BEGIN
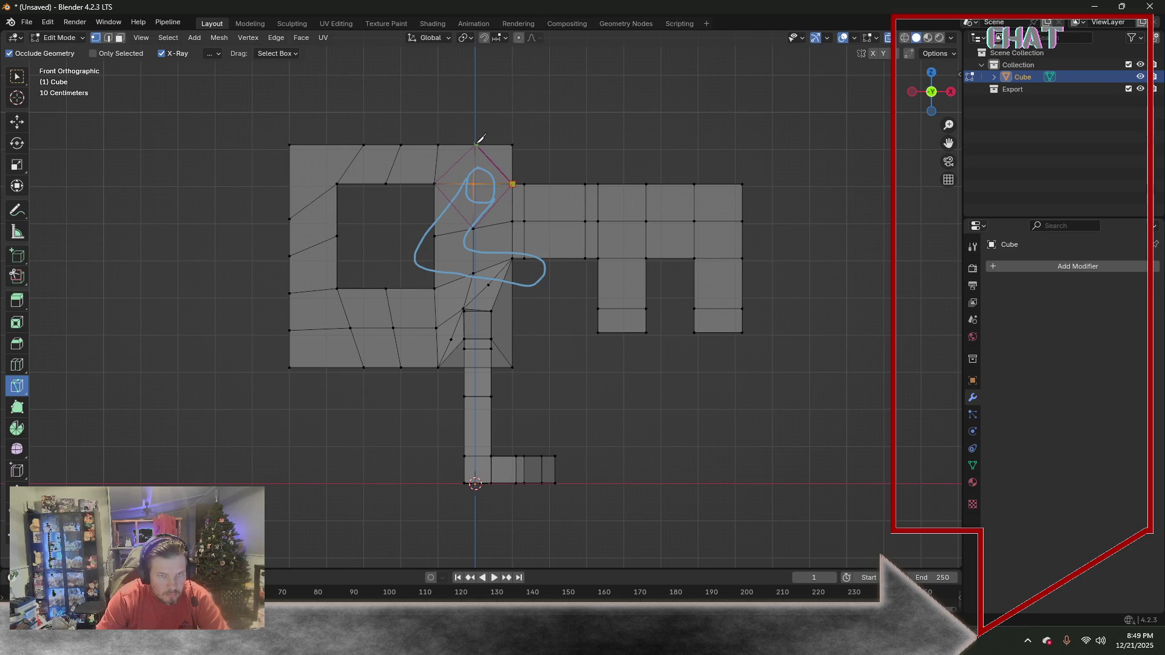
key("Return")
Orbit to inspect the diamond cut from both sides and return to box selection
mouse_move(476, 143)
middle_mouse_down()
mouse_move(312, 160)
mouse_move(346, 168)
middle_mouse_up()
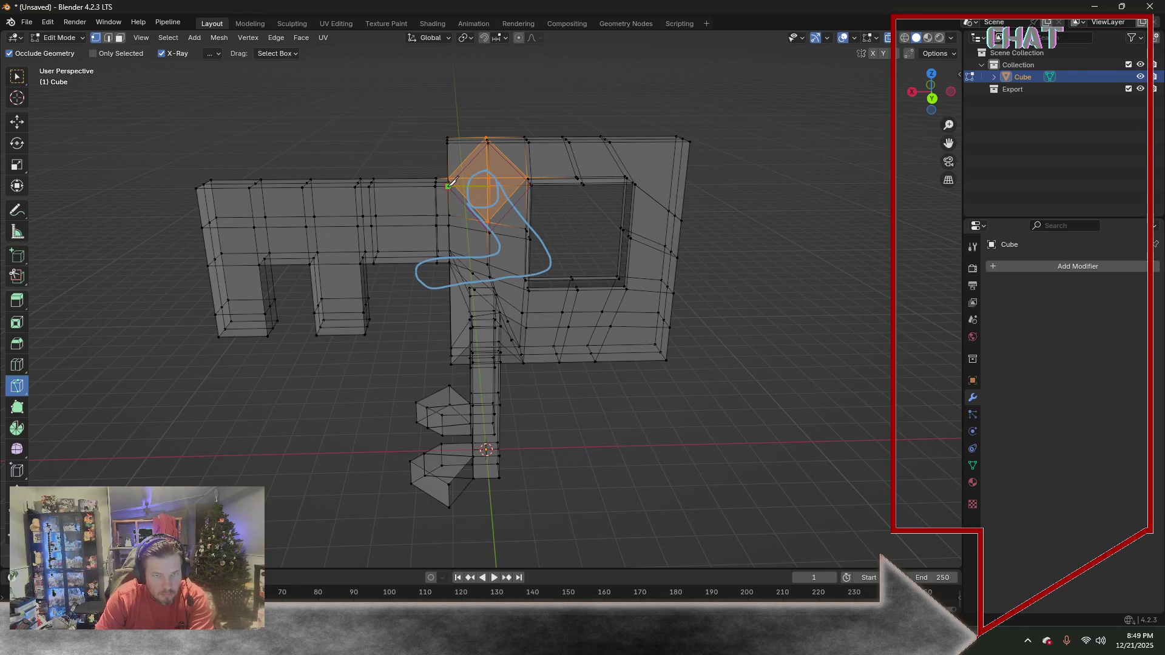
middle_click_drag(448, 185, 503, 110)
END
• WHAT NEEDS TO BE DONE:
Please repeat each record exactly and keep every picture out of the copy.

• YOUR RESPONSE:
key("Return")
Orbit to inspect the diamond cut from both sides and return to box selection
mouse_move(476, 143)
middle_mouse_down()
mouse_move(312, 160)
mouse_move(346, 168)
middle_mouse_up()
middle_click_drag(448, 185, 503, 110)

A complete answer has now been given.